MADRID, 16 Abr. (EUROPA PRESS) –

The PSOE and the PP agree on the need to strengthen the law to prevent political parties from circumventing the prohibition on total or partial forgiveness of the debts they have contracted with financial institutions, a matter that the Court of Auditors has been warning about. in recent years.

The Law on the Financing of Political Parties establishes, since 2015, that credit institutions may not cancel all or part of the debt owed to political formations. “Forgiveness is understood to be the total or partial cancellation of the principal of the credit or of the interest due or the renegotiation of the interest rate below those applied under market conditions,” the regulation specifies.

However, the Court of Auditors has been pointing out the need to make it clear that this prohibition cannot be circumvented “through non-payment of the debt due indefinitely, so that, in practice, it is not liquidated”.

Both the PSOE and the PP have taken up the inspector’s glove and have presented proposals in this regard before the Mixed Commission (Congress-Senate) for Relations with the Court of Accounts. In both cases, they urge the Government to reinforce the norm so that this prohibition cannot be circumvented by failing to pay the overdue debt indefinitely.

In addition, the PSOE has registered a package of proposed resolutions to the audit report of the accounts of the parties and related foundations corresponding to 2017, relating to the contributions that the institutional groups make to their respective political parties.

In one of their proposals, to which Europa Press has had access, the Socialists ask that “for legal certainty” the “express possibility” for these institutional groups to make contributions to their parties be regulated. Specifically, they speak of “achieving the necessary harmonization” between the provisions of the Law on Party Financing and the Law on the Bases of the Local Regime.

The Court of Accounts defends that this Law of Bases of the Local Regime should establish the “conditions and requirements” so that the groups could make contributions to their parties and stresses that, in any case, these should “respond to the purpose of the economic endowment assigned to them, being, therefore, said contributions linked to the fulfillment of the functions that the institutional groups have attributed”.

In this regard, the inspector suggests that the collaborative relationships between the political parties and their institutional groups be formalized through agreements that include the services that the political party undertakes to provide to each political group, with an economic valuation of the themselves, as well as the amount to be contributed annually by the groups to offset the cost of said services.

The PSOE does not go into such detail in its proposed resolutions, but it is committed to promoting the consolidation of the accountability of institutional groups so that it reflects a “true image” of reality. It also advocates taking measures to avoid “arbitrary and contrary actions” to the law in relation to these contributions by the Interventions of the Municipal Funds.

Another of his proposals seeks that the coalitions that, once the Chambers are constituted, build an autonomous entity and different from the formations that comprise it, have to register in the party registry and submit their annual accounts to the inspector.

The Socialists also consider it pertinent to reform the Party Financing Law to “clearly define what is to be understood by the concepts of contributions and donations” in order to avoid doubts about what income must be entered in each of the accounts that the parties to receive those amounts.

On the other hand, the PSOE proposes that the presentation of the accounts for a financial year after the Court of Accounts has carried out its preliminary draft of the control of the accounting of the parties that did present it on time is considered a serious infraction.

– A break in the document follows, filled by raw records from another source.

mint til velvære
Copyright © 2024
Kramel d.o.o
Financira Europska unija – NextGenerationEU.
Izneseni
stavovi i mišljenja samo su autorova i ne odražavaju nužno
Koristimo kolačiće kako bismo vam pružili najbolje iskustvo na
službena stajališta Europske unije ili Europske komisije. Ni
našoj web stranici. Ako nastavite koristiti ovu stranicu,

On its side, in its resolution proposals, the PP accepts the suggestion of the Court of Auditors and opens to review the maintenance of the subsidies that the parties receive annually to meet their security expenses, some aid that was created in their moment due to the existence of ETA. The PSOE does not say anything about this possibility in its initiatives.

In addition, the ‘popular’ demand that the Ministry of the Interior update the Registry of Political Parties in order to be able to know which formations are obliged to send their accounts to the Court and that they apply the measures foreseen so that the formations that during two or more years present a negative patrimonial situation draw up a recovery plan in order to prevent them from declaring themselves insolvent.

PSOE and PP have also registered proposals related to the last audit of foundations linked to parties, which dates from the 2019 and 2019 financial years. Thus, the PSOE wants to urge these entities to adjust their actions to that of their foundational purposes, preventing them from their activity “is limited to the mere possession of real estate or the obtaining of resources” for the parties to which they are linked. The PP goes further and suggests sanctions for foundations that do not conform to their foundational purposes.

Socialists and ‘popular’ coincide in encouraging inactive entities of this type to dissolve and, in addition, the PP requests that the registration of foundations in the specific section of the Register of Political Parties be established as a requirement to obtain public subsidies.

Finally, the PP asks to change the law to set a minimum amount to proceed with the mandatory notification, within three months of its acceptance, of donations from legal persons to the Court of Accounts, taking into account that this institution requests and analyzes the complete list of contributions and donations in the development of inspection work.